Solar and Petrochemical Earnings Solid

 

The author is an analyst of NH Investment & Securities. He can be reached at ys.hwang@nhqv.com. -- Ed.

 

Led by its solar and petrochemical domains, Hanwha Solutions’ 1Q20 OP beat consensus. While sluggish global demand will likely temporarily sap earnings at most of the firm’s divisions (including its solar module business), the company’s fundamentals are to remain intact.

1Q20 review: Solar and petrochemical earnings arrive solid

Hanwha Solutions announced posted 1Q20 OP of W159.0bn (+61.7% y-y, +430.4% q-q), led by higher-than-expected OP contributions from both the basic chemicals division and the solar division. As there is a short time gap between the purchase and input of raw materials at the basic chemical division, the division was able to enjoy low-priced raw material effects for 1Q20, stemming from an oil price plunge in March. Earnings at the solar division benefited from the absence of a one-off cost item (W43bn) booked in 4Q19, and OPM at the division reached 11% on increased shipments to North America.
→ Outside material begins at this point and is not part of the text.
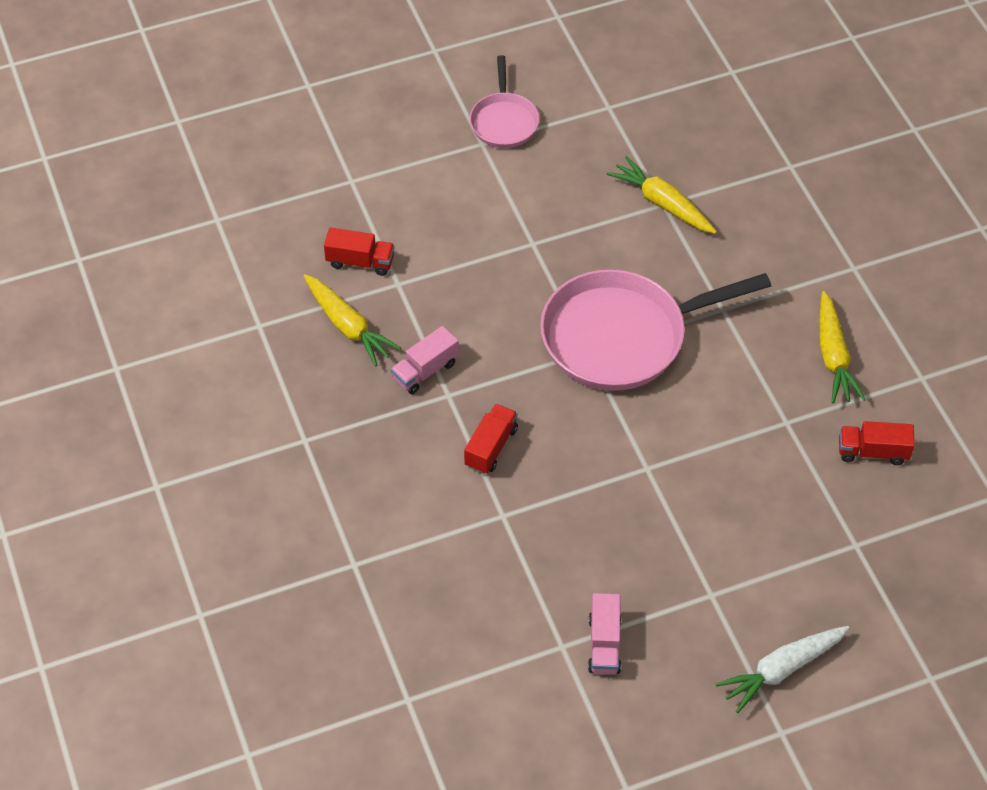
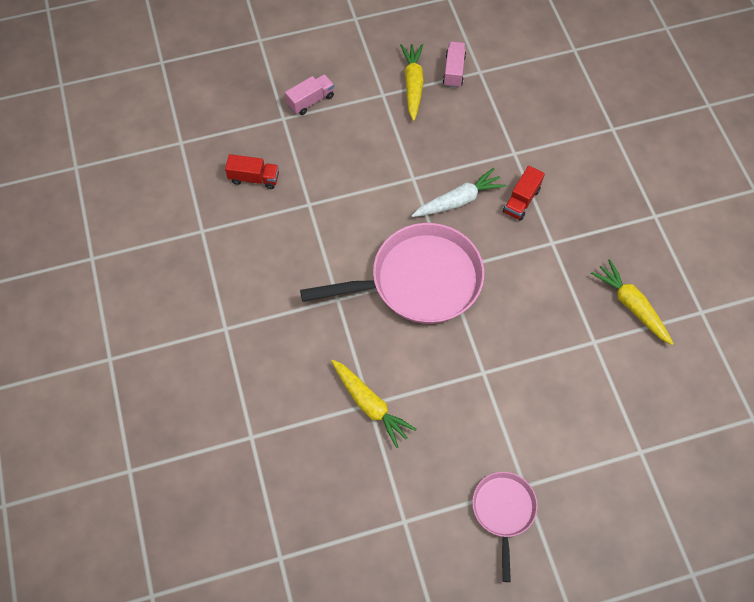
camera: 175 degrees left, 10 degrees up
red truck [324,227,394,276] -> none
pink truck [391,326,459,394] -> pink truck moved to [285,74,334,115]
white carrot [716,626,849,713] -> white carrot moved to [412,168,506,217]
yellow carrot [820,291,866,403] -> yellow carrot moved to [400,44,424,121]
Solar module shipments proved stable q-q, but ASP fell slightly on off-seasonality effects. Due to strong demand after the implementation of US Safe Harbor (tax credit system), the company’s portion of module shipments to the US and Europe widened, and its conversion to a multi-mono line system also helped in boosting profitability. However, module shipments will likely decline in 2Q20 due to lockdowns implemented in the US and Europe since March. Although ASP is expected to decline on the expected sharp drop in demand, postponed module demand should be released in 2H20 as the US Safe Harbor system is to continue through the end of the year.

Earnings in 2Q20 to be influenced by sluggish global demand

Looking at 2Q20, we expect Hanwha Solutions to show overall OP of W64.0bn. In detail, OP at the solar division is to be drained by a likely decrease in module shipments. Meanwhile, OP at the basic chemical division is to fall slightly on shrinking PVC demand in Southeast Asia (including India). But, we believe that LDPE and caustic soda spreads will remain solid. Turning to the processed materials and retail divisions, decreased demand due to Covid-19 is to become visible in 2Q20, in turn leading to a temporary shrinking in overall OP.
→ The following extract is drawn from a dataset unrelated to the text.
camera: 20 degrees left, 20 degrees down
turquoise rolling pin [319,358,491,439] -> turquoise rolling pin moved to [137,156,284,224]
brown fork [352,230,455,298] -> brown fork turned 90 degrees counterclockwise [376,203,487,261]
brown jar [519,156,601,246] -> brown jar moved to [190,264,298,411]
We point out that Hanwha Solutions’ subsidiaries (including YNCC, Hanwha General Chemical, and Hanwha Total) have relatively long intervals between the purchase and actual input of raw materials, a factor which led to equity-method losses in 1Q20 due to the input of expensive raw materials. We size combined inventory valuation losses for 1Q20 at roughly W200bn. Thus, while demand for products is to fall in 2Q20, the firm should enjoy equity-method gains thanks to the input of low-priced raw materials.